爽風上々のブログ

熊本の片田舎に住むリタイア読書人がその時々の心に触れたものを書き散らしています。読んだ本の感想がメインですが(読書記録)、エネルギー問題、食品問題など、また政治経済・環境問題など興味のあるものには触れていきます。

「性格を科学する心理学のはなし」小塩真司著

心理学関係の本としては以前に富山大学の村上宣寛先生の心理学テストや知能テストに関するものを読みましたが、今回のものは中部大学准教授と言う小塩先生の本で、かなり新しい心理学研究の状況も紹介されています。

この本の副題は「血液型性格判断に別れを告げよう」というもので、そのような段階のことから話を始めなければいけないと言うこと自体が日本の心理学を取り巻く遅れた状況を物語っているのかも知れません。

血液型性格判断では、どうも特に悪く言われる血液型というものがあるようで、それは人種差別に当たるのですがそう指摘されてもまったく自覚の無いままの人が多いようです。
しかし、遺伝的に決まっているものについてあれこれと判定をするかのごとき行動は、肌の色などを取上げるのとまったく変わりのないことです。

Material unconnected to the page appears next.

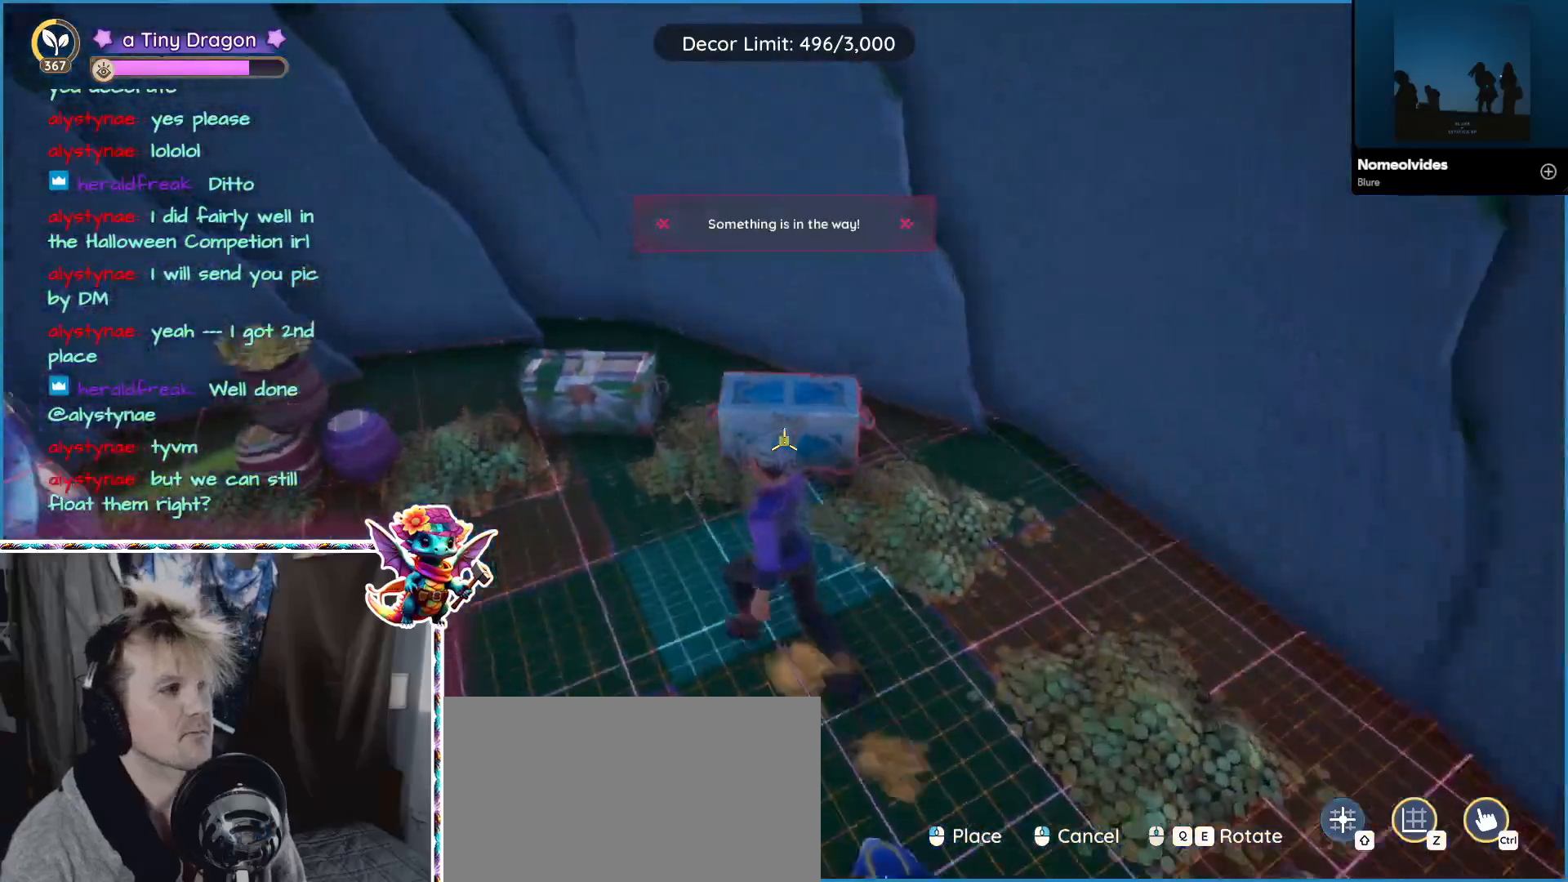
{"keys": [], "mouse": [], "events": []}
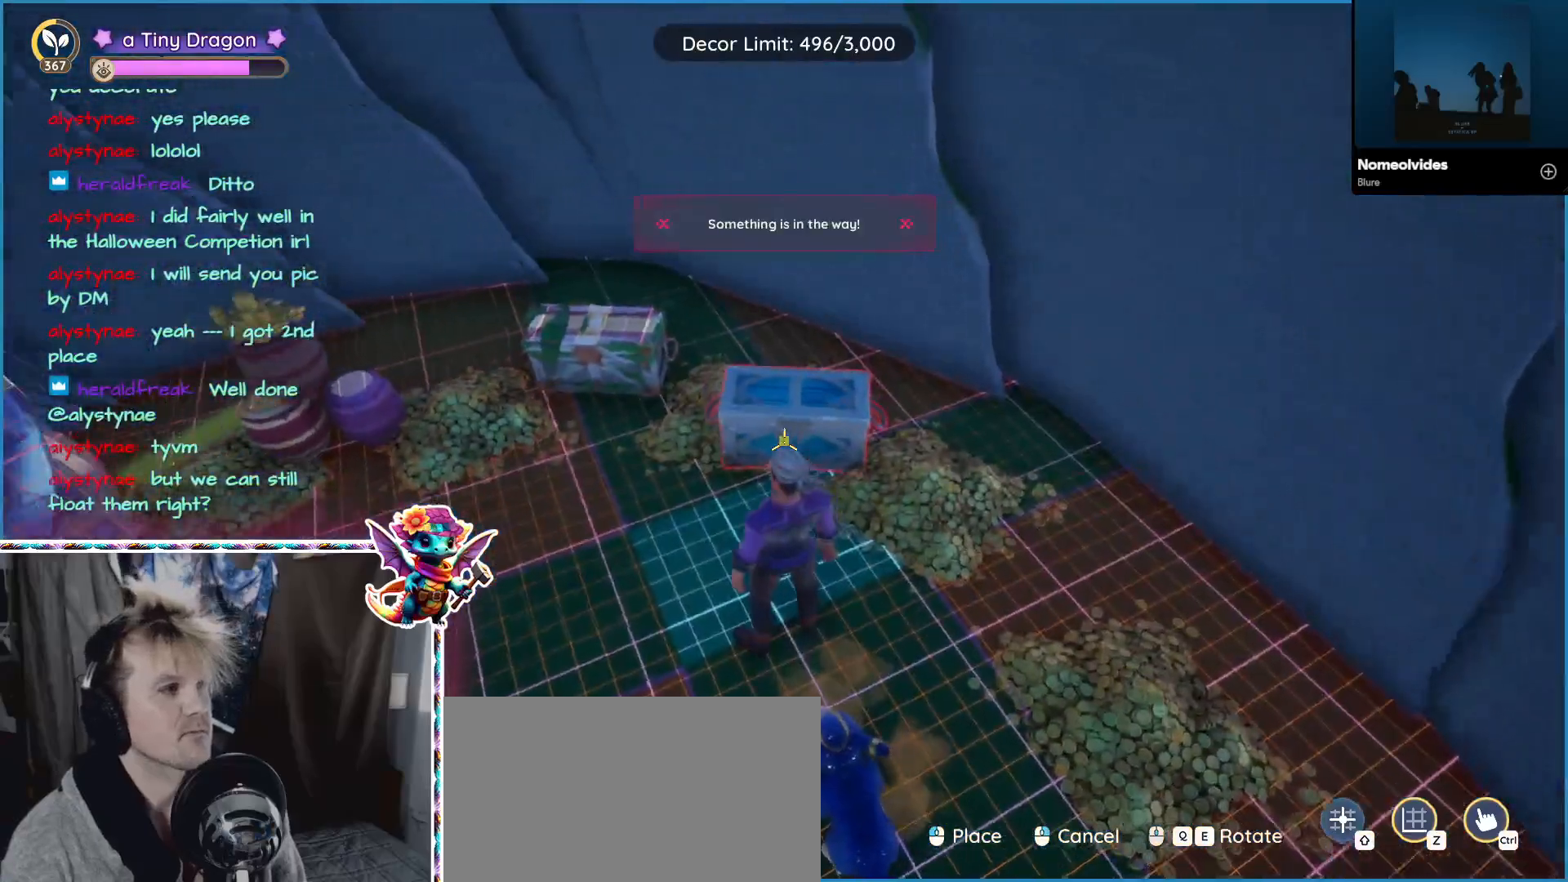
{"keys": [], "mouse": [], "events": []}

そもそも性格と言うものを判定すると言うことはとても難しい問題を含んでいます。運動能力というとそれよりは簡単そうですが、これも走る・投げるだけではすまないものがあります。まして、性格に関する特性をどのような尺度で判断するのか、その点から心理学者は苦労して作ろうとしていると言うことです。

人間の性格を表すという方向で見ると、コンピュータなどで遊ぶゲームで使われているポイントが良い参考になります。ポケモンゲームなどで、ヒットポイント44とか、こうげき40とか、ぼうぎょ65といったポイントが決められていてそれでキャラクターを表すということになっています。
これがまさに性格の表現に使えないかという研究がされているようです。たとえば、「外向性」「神経質」「好奇心」などといった特性の要素を選び出し、それぞれのポイントを算定して総合的に表せないかと言うことです。
このような方向の研究が「ビッグファイブ」という理論で、5つの次元、「情緒不安定性」「外向性」「開放性」「協調性」「誠実性」という次元ごとにポイントを決めると言うものです。もちろん、その次元が独立しているかどうか、統合できるのではないか、別の次元があるのではないかと言う異論は数多くあるようで、まだ定まっているわけでもないようです。

なお、性格は年齢により変化するかどうかということについても研究がされているようで、昔は性格はほとんど変化しない「三つ子の魂百まで」という感覚で捉えられていたのが、最近の研究では相当変わっており、子供と青年、老年では性格もどんどんと変わっていると言うイメージができているようです。

遺伝と環境のどちらが性格により影響を与えるかと言うことについても、最近の遺伝子研究が応用されており、遺伝子も調べられてきていますが、そもそも性格の因子一つ一つが多くの遺伝子の影響を受けるようで、簡単な分析ではありません。

しかし、血液型の性格への影響というものの信奉者はまだまだ多いようで、心理学者というとそのような質問を多く受けるようです。著者が説明してもなかなか分かってもらえないようです。なにか理論らしきものがあり、それを個人の体験で追認してしまうと信じ込んでしまうようです。これも相当大きな心理的事例かもしれませんが。